Now my main issue in here is to clean off the work table and figure out how to hang my unused frames. I would like some long hooks, several inches long, that will hold about three open back frames each. I would rather not have to hang each frame up like it's a piece of art, although they really are. I've mostly been goofing off today, arranging flowers and my rock collection, because that's what I do when faced with insurmountable goals such as organizing. Rock collecting kind of runs in the family. The "crystal ball" is actually a photography accessory for taking photos of reflections. I think the base is even made to screw onto a tripod or something. I just like shiny things. These won't stay like this, because I'm sure I'll be putting more practical stuff on the dresser.
And
you wouldn't believe how many things I've spilled over there while
"trying to be so extra careful" with the essential oil thingy and not make a mess on the nice, new furniture. ("Let me
move this out of the way." *knocks it clear off the dresser and all over
the electric cords, surge protector, and a stack of unused canvases*
*shaking drops of oil into cup, not realizing that the plastic dropper
insert is still attached to the lid, and dumps 95% of the oil in there*
🙀 I'm still smelling the oil. If I'm not uplifted now, it ain't never
gonna happen with that one! All I have to do for the next two+ months is add water.
I'm tired of the flavor already, and sometimes I'm pretty sure that I
can feel it on my eyeballs just by the stuff being in the air. Maybe it's good for removing cataracts.)

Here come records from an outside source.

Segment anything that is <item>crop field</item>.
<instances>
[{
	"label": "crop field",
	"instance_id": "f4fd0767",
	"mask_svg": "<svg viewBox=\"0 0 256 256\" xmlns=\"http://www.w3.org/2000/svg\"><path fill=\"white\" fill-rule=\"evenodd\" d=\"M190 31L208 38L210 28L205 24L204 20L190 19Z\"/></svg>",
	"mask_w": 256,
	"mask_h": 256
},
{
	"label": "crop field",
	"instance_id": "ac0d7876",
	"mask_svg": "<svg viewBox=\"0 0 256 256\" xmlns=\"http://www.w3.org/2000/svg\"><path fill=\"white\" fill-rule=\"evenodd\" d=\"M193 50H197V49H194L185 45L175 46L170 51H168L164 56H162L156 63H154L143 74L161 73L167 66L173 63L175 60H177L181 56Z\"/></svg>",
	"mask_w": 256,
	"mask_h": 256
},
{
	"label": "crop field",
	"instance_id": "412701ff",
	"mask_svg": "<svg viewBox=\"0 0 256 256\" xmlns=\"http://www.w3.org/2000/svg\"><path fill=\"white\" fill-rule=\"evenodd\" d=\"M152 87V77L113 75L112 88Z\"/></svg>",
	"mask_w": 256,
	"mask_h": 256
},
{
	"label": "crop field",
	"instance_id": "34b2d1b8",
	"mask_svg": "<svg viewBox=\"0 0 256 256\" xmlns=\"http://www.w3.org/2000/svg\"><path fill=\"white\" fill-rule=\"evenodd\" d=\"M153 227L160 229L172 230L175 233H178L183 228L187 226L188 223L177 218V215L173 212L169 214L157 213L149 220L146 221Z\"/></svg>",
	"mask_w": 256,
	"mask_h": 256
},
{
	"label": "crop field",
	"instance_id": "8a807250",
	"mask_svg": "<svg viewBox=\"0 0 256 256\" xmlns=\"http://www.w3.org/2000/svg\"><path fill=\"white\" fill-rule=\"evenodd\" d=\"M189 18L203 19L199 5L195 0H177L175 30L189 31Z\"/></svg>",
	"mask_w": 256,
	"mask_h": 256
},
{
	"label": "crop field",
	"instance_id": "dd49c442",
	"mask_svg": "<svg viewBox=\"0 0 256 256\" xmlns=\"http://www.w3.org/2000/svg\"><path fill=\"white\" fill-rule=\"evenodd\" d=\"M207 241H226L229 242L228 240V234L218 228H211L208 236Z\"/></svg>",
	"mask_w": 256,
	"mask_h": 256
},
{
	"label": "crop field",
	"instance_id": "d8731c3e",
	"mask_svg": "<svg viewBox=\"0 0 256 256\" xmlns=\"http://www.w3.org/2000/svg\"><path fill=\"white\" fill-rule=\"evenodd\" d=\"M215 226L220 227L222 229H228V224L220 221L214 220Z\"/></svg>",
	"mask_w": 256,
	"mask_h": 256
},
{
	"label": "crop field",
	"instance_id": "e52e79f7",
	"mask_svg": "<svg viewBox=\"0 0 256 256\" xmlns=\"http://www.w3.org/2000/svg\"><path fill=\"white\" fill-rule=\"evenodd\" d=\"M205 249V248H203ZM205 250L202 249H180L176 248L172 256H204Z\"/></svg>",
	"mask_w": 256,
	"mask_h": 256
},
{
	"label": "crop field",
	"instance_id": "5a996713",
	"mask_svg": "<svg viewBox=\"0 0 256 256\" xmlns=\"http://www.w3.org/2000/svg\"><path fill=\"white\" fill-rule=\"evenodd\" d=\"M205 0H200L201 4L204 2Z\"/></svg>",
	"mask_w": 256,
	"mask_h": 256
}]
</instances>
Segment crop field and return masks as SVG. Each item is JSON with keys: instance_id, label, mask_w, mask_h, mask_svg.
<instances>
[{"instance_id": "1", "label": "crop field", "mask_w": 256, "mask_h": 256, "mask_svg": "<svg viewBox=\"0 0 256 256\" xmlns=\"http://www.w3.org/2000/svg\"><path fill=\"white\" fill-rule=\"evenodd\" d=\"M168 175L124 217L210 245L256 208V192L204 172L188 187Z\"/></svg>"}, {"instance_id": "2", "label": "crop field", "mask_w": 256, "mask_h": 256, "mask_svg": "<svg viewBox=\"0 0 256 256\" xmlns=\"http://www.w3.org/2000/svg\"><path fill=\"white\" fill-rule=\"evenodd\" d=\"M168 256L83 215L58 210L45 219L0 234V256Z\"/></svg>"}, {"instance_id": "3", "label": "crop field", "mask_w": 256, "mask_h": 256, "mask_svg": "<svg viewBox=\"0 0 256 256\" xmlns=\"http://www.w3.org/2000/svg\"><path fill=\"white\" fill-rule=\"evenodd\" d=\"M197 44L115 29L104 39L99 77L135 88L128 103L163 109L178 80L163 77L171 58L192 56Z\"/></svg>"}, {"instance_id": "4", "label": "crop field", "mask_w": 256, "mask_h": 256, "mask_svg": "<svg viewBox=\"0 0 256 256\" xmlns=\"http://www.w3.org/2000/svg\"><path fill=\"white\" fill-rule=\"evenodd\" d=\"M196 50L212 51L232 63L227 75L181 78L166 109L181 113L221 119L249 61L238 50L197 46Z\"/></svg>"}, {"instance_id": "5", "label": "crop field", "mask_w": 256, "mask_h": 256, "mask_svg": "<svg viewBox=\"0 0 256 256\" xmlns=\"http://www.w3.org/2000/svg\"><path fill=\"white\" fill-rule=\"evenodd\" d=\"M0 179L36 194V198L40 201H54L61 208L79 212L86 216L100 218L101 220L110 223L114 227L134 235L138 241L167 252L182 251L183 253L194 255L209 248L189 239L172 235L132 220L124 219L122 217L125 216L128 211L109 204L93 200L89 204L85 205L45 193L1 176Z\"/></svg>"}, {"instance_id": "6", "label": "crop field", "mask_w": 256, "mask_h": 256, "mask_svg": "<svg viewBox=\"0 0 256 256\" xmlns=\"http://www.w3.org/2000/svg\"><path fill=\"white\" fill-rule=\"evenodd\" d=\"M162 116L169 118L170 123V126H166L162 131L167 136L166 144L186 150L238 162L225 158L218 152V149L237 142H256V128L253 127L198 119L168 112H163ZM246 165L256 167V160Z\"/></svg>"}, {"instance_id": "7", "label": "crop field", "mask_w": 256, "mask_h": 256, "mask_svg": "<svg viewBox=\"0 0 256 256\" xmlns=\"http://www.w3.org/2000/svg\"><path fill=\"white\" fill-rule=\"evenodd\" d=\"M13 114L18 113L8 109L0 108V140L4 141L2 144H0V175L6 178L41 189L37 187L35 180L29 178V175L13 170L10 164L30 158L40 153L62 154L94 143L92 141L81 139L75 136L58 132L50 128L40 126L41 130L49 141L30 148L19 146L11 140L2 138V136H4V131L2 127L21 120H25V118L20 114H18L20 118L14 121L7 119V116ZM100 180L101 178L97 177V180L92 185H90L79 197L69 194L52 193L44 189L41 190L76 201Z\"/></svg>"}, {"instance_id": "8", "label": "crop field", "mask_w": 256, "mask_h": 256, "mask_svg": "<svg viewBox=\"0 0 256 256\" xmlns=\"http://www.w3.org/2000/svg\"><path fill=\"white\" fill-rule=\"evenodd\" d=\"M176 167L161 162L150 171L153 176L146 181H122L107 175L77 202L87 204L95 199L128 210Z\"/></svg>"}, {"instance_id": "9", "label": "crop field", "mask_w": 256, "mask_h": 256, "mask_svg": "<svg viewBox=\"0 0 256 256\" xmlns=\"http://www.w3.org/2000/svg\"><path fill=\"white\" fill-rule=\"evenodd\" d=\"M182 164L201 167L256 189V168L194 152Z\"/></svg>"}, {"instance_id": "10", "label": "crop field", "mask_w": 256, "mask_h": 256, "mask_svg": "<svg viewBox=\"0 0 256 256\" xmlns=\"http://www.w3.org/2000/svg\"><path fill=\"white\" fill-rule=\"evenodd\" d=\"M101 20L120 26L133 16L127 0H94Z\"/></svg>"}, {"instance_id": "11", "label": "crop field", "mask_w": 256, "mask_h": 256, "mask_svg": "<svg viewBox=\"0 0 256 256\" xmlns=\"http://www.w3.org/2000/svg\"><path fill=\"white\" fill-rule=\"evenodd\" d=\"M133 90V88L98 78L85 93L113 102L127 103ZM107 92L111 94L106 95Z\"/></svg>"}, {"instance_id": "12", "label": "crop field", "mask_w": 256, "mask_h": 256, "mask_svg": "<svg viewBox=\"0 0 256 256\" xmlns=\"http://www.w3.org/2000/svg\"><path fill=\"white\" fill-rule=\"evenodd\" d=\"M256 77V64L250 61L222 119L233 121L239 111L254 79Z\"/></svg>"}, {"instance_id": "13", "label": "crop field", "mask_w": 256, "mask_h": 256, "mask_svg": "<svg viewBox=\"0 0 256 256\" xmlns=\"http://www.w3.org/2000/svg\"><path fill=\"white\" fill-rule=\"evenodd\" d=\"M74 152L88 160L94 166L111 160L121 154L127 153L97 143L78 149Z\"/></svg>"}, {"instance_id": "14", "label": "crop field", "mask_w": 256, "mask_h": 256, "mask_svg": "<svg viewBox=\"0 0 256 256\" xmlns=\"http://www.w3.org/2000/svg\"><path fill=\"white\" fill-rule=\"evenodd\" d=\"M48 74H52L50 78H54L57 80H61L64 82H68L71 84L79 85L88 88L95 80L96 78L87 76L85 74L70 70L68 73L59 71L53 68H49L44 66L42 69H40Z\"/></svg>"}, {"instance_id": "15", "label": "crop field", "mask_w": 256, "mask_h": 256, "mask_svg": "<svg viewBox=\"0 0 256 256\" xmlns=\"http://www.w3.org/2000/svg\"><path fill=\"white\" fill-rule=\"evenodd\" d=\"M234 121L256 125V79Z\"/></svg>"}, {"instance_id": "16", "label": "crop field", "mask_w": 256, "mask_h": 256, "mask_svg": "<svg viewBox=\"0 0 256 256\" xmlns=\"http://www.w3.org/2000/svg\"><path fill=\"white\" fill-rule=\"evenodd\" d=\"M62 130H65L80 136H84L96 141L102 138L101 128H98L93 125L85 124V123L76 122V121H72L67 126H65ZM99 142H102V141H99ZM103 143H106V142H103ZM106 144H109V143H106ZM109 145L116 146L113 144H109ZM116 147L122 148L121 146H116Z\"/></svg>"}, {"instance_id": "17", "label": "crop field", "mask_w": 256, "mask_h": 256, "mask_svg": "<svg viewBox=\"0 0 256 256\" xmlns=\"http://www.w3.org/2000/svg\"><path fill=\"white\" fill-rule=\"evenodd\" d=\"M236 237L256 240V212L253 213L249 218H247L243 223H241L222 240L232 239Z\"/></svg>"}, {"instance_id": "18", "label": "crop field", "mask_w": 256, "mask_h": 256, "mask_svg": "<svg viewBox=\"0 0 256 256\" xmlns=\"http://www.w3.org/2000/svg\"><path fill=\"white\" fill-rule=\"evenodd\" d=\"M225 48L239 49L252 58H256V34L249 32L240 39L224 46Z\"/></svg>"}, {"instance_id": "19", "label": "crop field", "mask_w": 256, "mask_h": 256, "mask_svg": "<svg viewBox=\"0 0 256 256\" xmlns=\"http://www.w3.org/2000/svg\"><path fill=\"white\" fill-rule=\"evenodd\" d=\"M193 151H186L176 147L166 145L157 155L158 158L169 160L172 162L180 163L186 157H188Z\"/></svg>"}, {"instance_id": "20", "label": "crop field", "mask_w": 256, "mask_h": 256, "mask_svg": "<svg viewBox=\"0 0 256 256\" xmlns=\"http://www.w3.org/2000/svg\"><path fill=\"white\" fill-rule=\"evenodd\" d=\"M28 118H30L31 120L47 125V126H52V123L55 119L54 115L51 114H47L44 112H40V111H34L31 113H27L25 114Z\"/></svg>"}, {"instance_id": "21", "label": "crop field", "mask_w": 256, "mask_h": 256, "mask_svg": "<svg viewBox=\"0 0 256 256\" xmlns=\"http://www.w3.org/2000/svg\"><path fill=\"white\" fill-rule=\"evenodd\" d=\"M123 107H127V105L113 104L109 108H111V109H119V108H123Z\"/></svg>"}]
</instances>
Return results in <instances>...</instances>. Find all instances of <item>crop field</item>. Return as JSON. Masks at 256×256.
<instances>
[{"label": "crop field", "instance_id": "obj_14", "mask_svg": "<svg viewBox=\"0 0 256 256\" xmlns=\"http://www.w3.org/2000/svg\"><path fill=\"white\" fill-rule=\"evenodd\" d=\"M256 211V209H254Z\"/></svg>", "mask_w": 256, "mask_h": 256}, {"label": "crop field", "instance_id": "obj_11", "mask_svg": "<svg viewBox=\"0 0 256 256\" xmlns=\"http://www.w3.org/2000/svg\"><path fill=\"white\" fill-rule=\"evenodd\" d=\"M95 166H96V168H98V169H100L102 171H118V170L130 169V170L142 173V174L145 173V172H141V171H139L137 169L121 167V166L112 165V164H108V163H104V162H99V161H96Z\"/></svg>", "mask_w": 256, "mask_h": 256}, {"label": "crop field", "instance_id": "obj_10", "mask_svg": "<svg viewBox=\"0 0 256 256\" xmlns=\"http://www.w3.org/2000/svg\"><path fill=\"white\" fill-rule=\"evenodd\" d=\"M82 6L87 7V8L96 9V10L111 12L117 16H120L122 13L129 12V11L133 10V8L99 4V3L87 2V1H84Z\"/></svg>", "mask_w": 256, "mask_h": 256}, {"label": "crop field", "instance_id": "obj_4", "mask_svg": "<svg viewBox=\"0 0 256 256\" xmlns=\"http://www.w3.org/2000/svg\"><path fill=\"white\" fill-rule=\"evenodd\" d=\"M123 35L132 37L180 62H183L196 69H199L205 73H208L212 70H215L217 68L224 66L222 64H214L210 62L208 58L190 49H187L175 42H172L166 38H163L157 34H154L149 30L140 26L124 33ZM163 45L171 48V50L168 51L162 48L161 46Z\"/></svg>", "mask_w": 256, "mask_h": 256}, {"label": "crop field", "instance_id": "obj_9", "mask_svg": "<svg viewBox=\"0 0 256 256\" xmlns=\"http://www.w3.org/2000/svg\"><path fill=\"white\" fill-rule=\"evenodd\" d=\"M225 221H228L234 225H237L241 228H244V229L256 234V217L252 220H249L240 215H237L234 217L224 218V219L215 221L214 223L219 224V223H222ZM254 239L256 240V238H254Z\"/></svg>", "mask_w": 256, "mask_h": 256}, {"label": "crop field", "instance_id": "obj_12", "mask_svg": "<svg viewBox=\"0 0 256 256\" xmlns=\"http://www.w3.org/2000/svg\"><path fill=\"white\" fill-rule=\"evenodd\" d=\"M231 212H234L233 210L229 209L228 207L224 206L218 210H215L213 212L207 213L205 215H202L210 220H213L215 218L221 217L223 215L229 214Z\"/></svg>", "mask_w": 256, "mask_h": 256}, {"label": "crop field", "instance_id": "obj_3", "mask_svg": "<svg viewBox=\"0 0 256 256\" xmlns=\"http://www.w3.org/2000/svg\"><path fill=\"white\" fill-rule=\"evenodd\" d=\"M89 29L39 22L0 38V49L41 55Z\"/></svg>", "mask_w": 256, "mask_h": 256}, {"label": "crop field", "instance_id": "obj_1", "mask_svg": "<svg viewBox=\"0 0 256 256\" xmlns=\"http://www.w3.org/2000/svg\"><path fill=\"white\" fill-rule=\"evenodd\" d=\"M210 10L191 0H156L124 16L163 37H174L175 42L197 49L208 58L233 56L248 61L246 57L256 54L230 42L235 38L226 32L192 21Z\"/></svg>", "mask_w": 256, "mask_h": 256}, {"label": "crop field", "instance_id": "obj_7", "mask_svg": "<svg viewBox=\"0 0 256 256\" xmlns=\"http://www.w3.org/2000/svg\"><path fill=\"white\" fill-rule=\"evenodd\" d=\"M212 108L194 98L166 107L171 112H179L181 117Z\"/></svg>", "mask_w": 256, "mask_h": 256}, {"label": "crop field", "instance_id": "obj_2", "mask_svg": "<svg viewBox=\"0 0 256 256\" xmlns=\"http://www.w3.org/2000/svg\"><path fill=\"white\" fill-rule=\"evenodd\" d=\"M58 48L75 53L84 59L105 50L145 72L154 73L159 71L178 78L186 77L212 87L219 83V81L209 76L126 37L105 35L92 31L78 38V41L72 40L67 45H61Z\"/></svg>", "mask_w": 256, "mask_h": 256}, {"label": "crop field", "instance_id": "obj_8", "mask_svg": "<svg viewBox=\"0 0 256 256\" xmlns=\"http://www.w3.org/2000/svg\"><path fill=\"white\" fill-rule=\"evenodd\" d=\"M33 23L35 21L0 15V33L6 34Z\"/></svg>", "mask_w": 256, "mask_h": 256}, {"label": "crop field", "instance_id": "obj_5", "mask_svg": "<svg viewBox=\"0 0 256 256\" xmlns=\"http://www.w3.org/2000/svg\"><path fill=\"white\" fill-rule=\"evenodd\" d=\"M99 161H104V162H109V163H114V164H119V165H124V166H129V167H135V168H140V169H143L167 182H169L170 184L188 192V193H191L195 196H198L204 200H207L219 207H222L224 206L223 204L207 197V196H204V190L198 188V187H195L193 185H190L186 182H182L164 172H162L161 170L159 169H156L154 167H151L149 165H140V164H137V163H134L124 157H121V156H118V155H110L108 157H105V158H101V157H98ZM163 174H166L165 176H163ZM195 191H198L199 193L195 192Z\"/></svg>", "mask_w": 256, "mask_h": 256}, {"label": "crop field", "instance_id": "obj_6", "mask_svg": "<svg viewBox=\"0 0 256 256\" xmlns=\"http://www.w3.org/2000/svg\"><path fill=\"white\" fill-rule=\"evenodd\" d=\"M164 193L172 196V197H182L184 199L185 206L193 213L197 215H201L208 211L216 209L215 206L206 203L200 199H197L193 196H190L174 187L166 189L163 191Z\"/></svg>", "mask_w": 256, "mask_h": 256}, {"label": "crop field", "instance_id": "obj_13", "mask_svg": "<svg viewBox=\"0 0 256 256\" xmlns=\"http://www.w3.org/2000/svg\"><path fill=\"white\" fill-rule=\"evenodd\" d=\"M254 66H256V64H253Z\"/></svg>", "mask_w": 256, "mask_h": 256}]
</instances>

So it's been pretty busy, and there is still so much left to do! I feel like I'm gradually making progress. I know it will get better. It sometimes feels like it never will, but then I look at how much has changed in a year's time. I am really grateful for all the good things that have some my way. For now, I'll keep reminding myself of the good things while I attempt to organize and design a positive environment.